Presentation given at Behave Energy Conference, Oxford, 3-4 September 2014.
Abstract: One of the starting points for assessing the potential for load shifting and demand management in the electricity sector is to understand when energy is used in the home, at work and on the move. The extent to which peak energy demand varies across the week depends on combinations of practices constituting both morning and evening peaks. Moments when several people are carrying out the same activity at the same time may concern peaks in energy demand. Moving beyond the description of practices, very frequent sequences of activities may reveal bundles of practice which may not be changed with exogenous (e.g. price) load shifting interventions. This calls for analytical approaches having the timing of human activities as the central unit of analysis where variations in practices relate to energy demand.
Drawing on a review of existing data on the temporal and spatial performance of social practices as captured through, for example, time-use surveys and national travel surveys we discuss the extremely patchy and partial nature of the data and thus evidence to hand. Whilst we have society-wide time-use data back to the 1960s, the most recent comprehensive study in the UK was in 2000/1 with a simpler study conducted in 2005. Nevertheless, as this paper will show, we are able to use this data to uncover some of the variation in locations, timings, performances and ‘societal synchronisation’ of a range of social practices of crucial importance to energy policy. We therefore focus on the social practices that require a heated home, that involve hot water and that involve lighting and (especially media) appliance use in order to examine what activities constitute energy peak demand, distinguishing between morning and evening peaks and different days of the week.
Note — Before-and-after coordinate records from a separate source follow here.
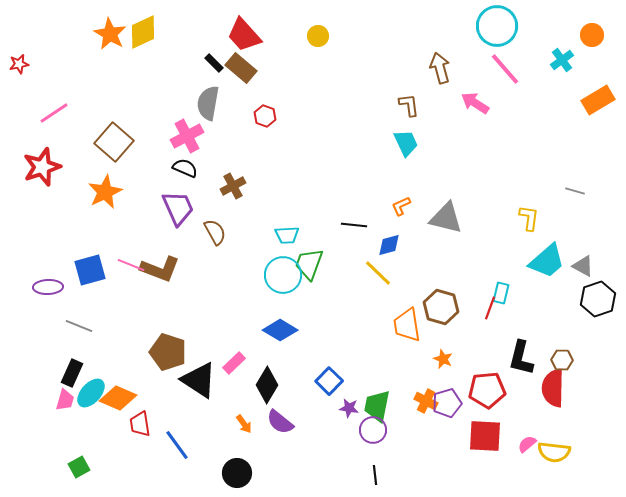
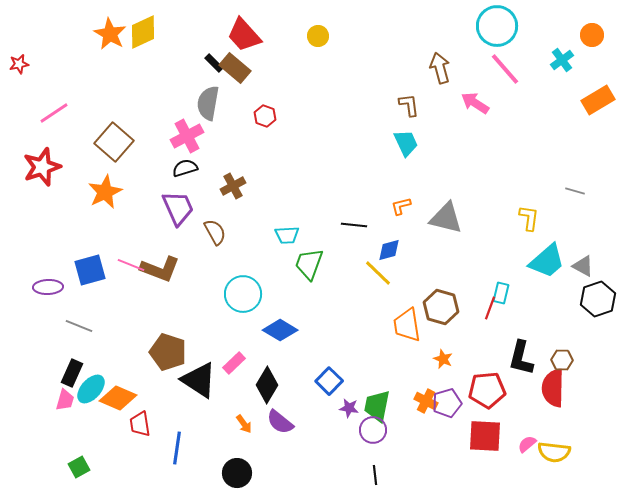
brown rectangle at (241, 68): moved 6 px left
black semicircle at (185, 168): rotated 40 degrees counterclockwise
orange L-shape at (401, 206): rotated 10 degrees clockwise
blue diamond at (389, 245): moved 5 px down
cyan circle at (283, 275): moved 40 px left, 19 px down
cyan ellipse at (91, 393): moved 4 px up
blue line at (177, 445): moved 3 px down; rotated 44 degrees clockwise
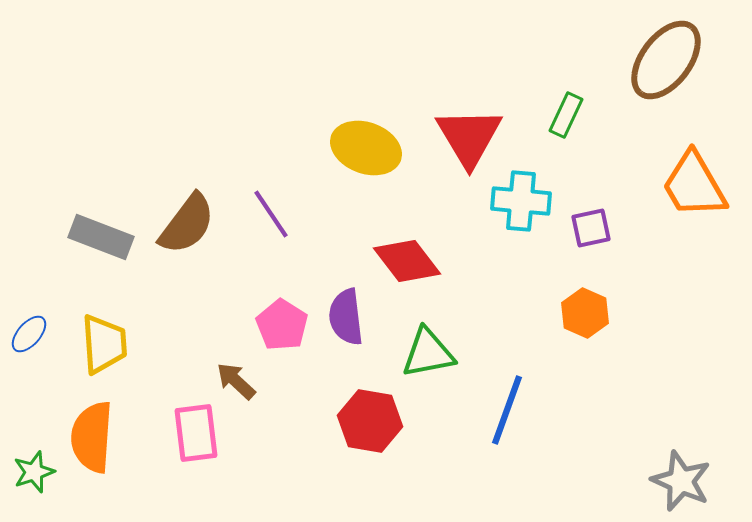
In so doing the paper reveals the nature of the practices that constitute ‘peaks’ and so provides the basis for a discussion of which kinds of practices are most likely to be ‘shiftable’. At the same time the paper will also consider other implications of ‘peak’ – for example synchronised occupancy is to be welcomed in the provision of neighbourhood heating supplies.
Finally the paper will use the analysis to re-focus discussion on the nature of synchronisation as a property emerging from the interactions of societal and institutional structures (such as working & school hours) with individual and family habituation. As the social practices approach constantly reminds us, there is very little ‘active choice’ in societal synchronisation. As a result of their situation within household and institutional contexts, the ability of individuals to shift the timing and location of their performances of social practices (whether towards or away from ‘peak’) is both unclear and also quite likely to be over-estimated by an atomic individual utility based analysis.